Cadence Design Systems is attacking this problem through agentic AI. Their new AuraStack AI Super Agent is designed to orchestrate engineering workflows that integrate electrical, thermal, and mechanical design. By using AI to design the hardware that runs AI, Cadence is attempting to solve the complexity of advanced chip packaging. The goal is continuous co-optimization, ensuring that the 1.6T optical platforms produced in Singapore and Texas aren't throttled by inefficient PCB layouts or inadequate cooling structures.

Does this solve the grid crisis? Not overnight, but it changes the trajectory. If the energy cost per bit of data transferred drops significantly, the massive capacity charges seen in the PJM auctions may stabilize. More importantly, it reduces the reliance on the extreme power densities that trigger FERC's 'large load' alarms. By moving the data via light, we reduce the heat, which reduces the cooling load, which ultimately lowers the total megawatts required per flop of compute.

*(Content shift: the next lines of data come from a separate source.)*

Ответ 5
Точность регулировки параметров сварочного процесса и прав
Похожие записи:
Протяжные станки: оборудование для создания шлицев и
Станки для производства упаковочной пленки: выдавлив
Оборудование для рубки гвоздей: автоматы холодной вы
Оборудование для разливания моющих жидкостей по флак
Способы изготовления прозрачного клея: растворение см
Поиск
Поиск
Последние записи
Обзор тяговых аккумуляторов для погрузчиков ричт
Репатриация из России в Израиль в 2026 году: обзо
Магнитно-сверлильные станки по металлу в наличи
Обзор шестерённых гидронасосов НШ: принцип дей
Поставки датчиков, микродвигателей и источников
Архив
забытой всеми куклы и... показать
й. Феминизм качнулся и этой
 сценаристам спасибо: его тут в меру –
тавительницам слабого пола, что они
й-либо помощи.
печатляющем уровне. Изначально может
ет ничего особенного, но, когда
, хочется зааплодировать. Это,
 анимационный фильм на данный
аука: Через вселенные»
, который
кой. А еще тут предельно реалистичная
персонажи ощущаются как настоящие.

The move toward silicon photonics is a forced hand. The alternative is a world where AI progress is capped not by algorithmic ingenuity, but by the availability of high-voltage transmission lines and the melting point of copper. The synchronization of SILITH's production in Singapore, AOI's expansion in Texas, and Cadence's system-level design tools suggests the industry has accepted that the electrical era of AI scaling is effectively over.
We are moving toward a hybrid architecture where compute happens in silicon, but communication happens in light. The winners of the next decade will not be those with the most GPUs, but those who can most efficiently move data between them. The 1.6T platform is the first real milestone in this transition, and its rapid move to mass production proves that the market is terrified of the copper wall.